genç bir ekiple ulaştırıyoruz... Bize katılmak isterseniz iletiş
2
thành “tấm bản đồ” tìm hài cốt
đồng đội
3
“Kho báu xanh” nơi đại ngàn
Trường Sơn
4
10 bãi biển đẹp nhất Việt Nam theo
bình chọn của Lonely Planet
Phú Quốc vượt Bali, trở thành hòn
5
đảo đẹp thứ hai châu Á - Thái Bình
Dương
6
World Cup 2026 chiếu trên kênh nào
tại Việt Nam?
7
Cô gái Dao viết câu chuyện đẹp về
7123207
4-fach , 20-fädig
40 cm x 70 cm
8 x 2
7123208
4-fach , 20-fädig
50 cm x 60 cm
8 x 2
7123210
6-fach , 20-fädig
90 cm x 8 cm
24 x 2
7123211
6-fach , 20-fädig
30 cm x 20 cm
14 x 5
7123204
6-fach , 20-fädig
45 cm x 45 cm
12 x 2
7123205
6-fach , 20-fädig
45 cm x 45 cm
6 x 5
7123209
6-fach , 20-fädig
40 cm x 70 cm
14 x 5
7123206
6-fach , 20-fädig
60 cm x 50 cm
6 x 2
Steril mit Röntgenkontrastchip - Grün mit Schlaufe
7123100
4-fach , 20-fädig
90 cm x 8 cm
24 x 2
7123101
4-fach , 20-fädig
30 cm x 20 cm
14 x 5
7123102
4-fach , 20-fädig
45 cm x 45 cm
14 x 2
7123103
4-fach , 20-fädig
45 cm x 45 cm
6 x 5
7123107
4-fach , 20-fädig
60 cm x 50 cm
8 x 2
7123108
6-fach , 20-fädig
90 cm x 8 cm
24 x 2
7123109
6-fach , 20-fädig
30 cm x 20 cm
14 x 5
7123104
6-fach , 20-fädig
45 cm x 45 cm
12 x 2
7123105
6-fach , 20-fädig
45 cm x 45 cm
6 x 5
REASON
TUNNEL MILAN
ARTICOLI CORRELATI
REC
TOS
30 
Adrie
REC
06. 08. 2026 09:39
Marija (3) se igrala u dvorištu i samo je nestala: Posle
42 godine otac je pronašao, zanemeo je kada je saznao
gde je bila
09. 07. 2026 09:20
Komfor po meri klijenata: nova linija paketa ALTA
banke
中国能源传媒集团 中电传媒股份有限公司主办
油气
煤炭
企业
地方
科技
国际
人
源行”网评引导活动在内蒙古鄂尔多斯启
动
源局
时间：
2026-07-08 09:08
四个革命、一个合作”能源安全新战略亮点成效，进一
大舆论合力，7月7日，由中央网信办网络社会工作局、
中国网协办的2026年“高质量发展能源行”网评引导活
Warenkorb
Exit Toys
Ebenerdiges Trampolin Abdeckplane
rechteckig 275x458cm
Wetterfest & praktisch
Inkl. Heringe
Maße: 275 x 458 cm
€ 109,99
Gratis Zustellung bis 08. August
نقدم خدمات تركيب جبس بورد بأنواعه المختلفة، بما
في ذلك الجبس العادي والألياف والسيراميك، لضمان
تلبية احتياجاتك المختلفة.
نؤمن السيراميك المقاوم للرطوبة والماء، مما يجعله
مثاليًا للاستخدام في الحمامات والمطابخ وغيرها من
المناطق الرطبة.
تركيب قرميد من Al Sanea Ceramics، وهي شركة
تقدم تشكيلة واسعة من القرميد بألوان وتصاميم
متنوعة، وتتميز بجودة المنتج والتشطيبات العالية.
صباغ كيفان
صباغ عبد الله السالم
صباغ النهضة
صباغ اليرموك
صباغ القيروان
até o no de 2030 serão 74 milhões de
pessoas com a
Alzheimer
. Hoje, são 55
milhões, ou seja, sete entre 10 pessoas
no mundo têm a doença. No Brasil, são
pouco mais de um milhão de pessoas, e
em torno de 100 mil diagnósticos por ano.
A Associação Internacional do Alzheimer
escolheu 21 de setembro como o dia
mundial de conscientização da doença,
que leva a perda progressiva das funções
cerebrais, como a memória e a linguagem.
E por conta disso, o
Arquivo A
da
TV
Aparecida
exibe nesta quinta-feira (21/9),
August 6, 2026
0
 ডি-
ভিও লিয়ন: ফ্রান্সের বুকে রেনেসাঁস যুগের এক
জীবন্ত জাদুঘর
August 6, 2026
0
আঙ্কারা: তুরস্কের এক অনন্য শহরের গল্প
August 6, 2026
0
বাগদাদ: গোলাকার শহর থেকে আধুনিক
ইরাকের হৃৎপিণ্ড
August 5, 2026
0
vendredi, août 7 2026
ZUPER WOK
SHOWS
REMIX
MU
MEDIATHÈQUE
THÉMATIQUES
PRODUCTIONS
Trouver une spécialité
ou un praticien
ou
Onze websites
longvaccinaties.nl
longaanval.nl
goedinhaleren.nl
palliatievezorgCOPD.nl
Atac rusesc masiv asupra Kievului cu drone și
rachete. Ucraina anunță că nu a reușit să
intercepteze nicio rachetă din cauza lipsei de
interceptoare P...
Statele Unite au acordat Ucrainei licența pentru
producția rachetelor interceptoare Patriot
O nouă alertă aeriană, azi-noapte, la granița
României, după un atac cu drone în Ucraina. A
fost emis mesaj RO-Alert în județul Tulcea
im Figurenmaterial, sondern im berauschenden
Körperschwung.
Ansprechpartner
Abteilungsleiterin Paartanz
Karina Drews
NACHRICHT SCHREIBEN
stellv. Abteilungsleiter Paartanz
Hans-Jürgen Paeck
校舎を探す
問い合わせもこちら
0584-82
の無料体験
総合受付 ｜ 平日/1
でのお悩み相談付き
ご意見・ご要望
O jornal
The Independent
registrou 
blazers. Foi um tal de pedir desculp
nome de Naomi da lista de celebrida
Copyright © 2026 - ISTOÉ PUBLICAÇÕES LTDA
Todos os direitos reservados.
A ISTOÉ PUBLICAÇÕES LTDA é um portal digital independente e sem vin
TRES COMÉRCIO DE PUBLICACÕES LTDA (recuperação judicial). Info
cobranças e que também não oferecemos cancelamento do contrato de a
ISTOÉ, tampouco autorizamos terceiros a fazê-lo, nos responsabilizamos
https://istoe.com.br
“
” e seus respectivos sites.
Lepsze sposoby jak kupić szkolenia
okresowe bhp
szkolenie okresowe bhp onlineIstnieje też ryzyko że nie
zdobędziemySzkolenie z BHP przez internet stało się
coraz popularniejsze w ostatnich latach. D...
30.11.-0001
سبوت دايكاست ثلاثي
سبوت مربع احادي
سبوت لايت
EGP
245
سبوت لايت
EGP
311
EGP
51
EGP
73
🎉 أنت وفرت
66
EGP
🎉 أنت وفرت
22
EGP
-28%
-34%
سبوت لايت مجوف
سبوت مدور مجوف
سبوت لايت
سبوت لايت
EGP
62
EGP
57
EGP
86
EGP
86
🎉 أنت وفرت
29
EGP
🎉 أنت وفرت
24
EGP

•••

**WORK ORDER:** Reproduce the data from its start up to and including the line containing "تقدم تشكيلة واسعة من القرميد بألوان وتصاميم", replacing "20-fädig" with "16-fädig" wherever it occurs and leaving all other text unchanged.

**SOLUTION TO THIS PROBLEM:**
genç bir ekiple ulaştırıyoruz... Bize katılmak isterseniz iletiş
2
thành “tấm bản đồ” tìm hài cốt
đồng đội
3
“Kho báu xanh” nơi đại ngàn
Trường Sơn
4
10 bãi biển đẹp nhất Việt Nam theo
bình chọn của Lonely Planet
Phú Quốc vượt Bali, trở thành hòn
5
đảo đẹp thứ hai châu Á - Thái Bình
Dương
6
World Cup 2026 chiếu trên kênh nào
tại Việt Nam?
7
Cô gái Dao viết câu chuyện đẹp về
7123207
4-fach , 16-fädig
40 cm x 70 cm
8 x 2
7123208
4-fach , 16-fädig
50 cm x 60 cm
8 x 2
7123210
6-fach , 16-fädig
90 cm x 8 cm
24 x 2
7123211
6-fach , 16-fädig
30 cm x 20 cm
14 x 5
7123204
6-fach , 16-fädig
45 cm x 45 cm
12 x 2
7123205
6-fach , 16-fädig
45 cm x 45 cm
6 x 5
7123209
6-fach , 16-fädig
40 cm x 70 cm
14 x 5
7123206
6-fach , 16-fädig
60 cm x 50 cm
6 x 2
Steril mit Röntgenkontrastchip - Grün mit Schlaufe
7123100
4-fach , 16-fädig
90 cm x 8 cm
24 x 2
7123101
4-fach , 16-fädig
30 cm x 20 cm
14 x 5
7123102
4-fach , 16-fädig
45 cm x 45 cm
14 x 2
7123103
4-fach , 16-fädig
45 cm x 45 cm
6 x 5
7123107
4-fach , 16-fädig
60 cm x 50 cm
8 x 2
7123108
6-fach , 16-fädig
90 cm x 8 cm
24 x 2
7123109
6-fach , 16-fädig
30 cm x 20 cm
14 x 5
7123104
6-fach , 16-fädig
45 cm x 45 cm
12 x 2
7123105
6-fach , 16-fädig
45 cm x 45 cm
6 x 5
REASON
TUNNEL MILAN
ARTICOLI CORRELATI
REC
TOS
30 
Adrie
REC
06. 08. 2026 09:39
Marija (3) se igrala u dvorištu i samo je nestala: Posle
42 godine otac je pronašao, zanemeo je kada je saznao
gde je bila
09. 07. 2026 09:20
Komfor po meri klijenata: nova linija paketa ALTA
banke
中国能源传媒集团 中电传媒股份有限公司主办
油气
煤炭
企业
地方
科技
国际
人
源行”网评引导活动在内蒙古鄂尔多斯启
动
源局
时间：
2026-07-08 09:08
四个革命、一个合作”能源安全新战略亮点成效，进一
大舆论合力，7月7日，由中央网信办网络社会工作局、
中国网协办的2026年“高质量发展能源行”网评引导活
Warenkorb
Exit Toys
Ebenerdiges Trampolin Abdeckplane
rechteckig 275x458cm
Wetterfest & praktisch
Inkl. Heringe
Maße: 275 x 458 cm
€ 109,99
Gratis Zustellung bis 08. August
نقدم خدمات تركيب جبس بورد بأنواعه المختلفة، بما
في ذلك الجبس العادي والألياف والسيراميك، لضمان
تلبية احتياجاتك المختلفة.
نؤمن السيراميك المقاوم للرطوبة والماء، مما يجعله
مثاليًا للاستخدام في الحمامات والمطابخ وغيرها من
المناطق الرطبة.
تركيب قرميد من Al Sanea Ceramics، وهي شركة
تقدم تشكيلة واسعة من القرميد بألوان وتصاميم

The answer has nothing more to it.